Change "chart" to "graph" in the entries starting at the line with "Count the number of slices in the pie." and ending at the line with "Reading left to", and write out those lines again with everything else unchanged. Leave the pictures out of your answer.

Short-answer chart tasks:
^^^^^^^^

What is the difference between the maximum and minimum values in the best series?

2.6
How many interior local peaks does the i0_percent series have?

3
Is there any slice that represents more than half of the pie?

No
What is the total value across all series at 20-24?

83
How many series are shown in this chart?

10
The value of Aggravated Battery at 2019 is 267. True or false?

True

^^^^^^^^

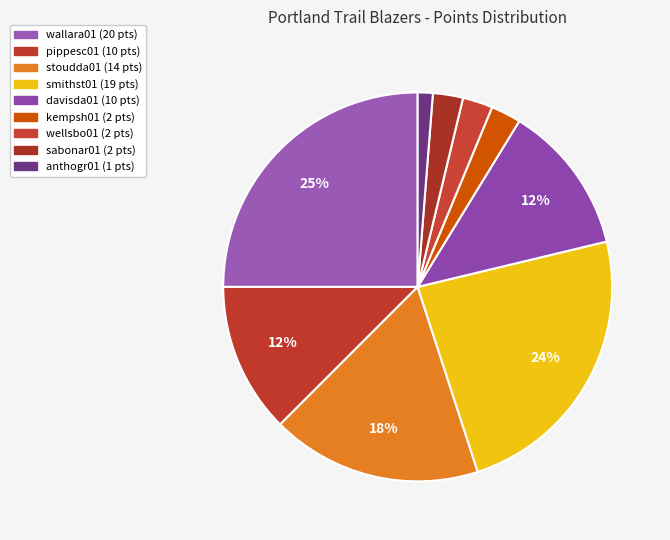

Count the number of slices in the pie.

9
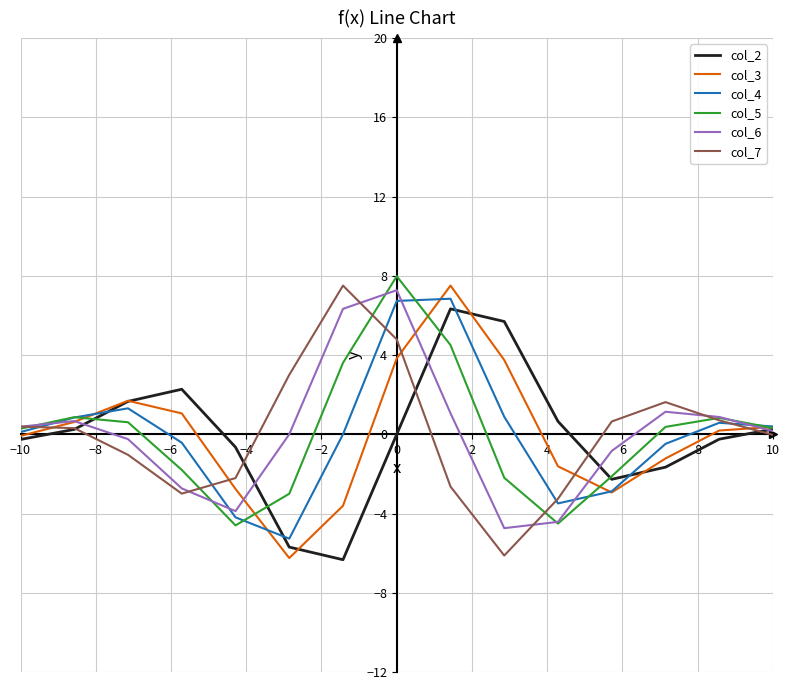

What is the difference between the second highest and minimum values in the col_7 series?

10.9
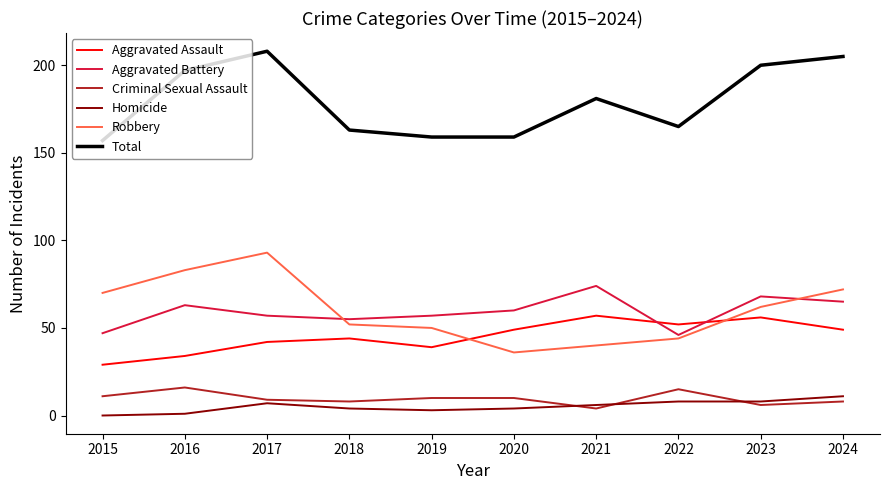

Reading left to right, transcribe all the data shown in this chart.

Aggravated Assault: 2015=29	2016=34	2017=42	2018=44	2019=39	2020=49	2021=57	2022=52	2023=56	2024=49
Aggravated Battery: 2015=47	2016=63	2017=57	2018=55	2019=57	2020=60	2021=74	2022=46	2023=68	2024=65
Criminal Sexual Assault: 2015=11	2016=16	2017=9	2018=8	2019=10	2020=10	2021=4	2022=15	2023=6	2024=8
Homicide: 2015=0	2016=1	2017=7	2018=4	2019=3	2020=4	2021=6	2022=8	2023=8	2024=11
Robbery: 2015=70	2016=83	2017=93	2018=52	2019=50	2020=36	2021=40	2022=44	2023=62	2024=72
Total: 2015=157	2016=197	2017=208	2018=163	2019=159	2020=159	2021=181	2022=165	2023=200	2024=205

^^^^^^^^

▶ _ANSWER BELOW_
Count the number of slices in the pie.

9

What is the difference between the second highest and minimum values in the col_7 series?

10.9

Reading left to right, transcribe all the data shown in this graph.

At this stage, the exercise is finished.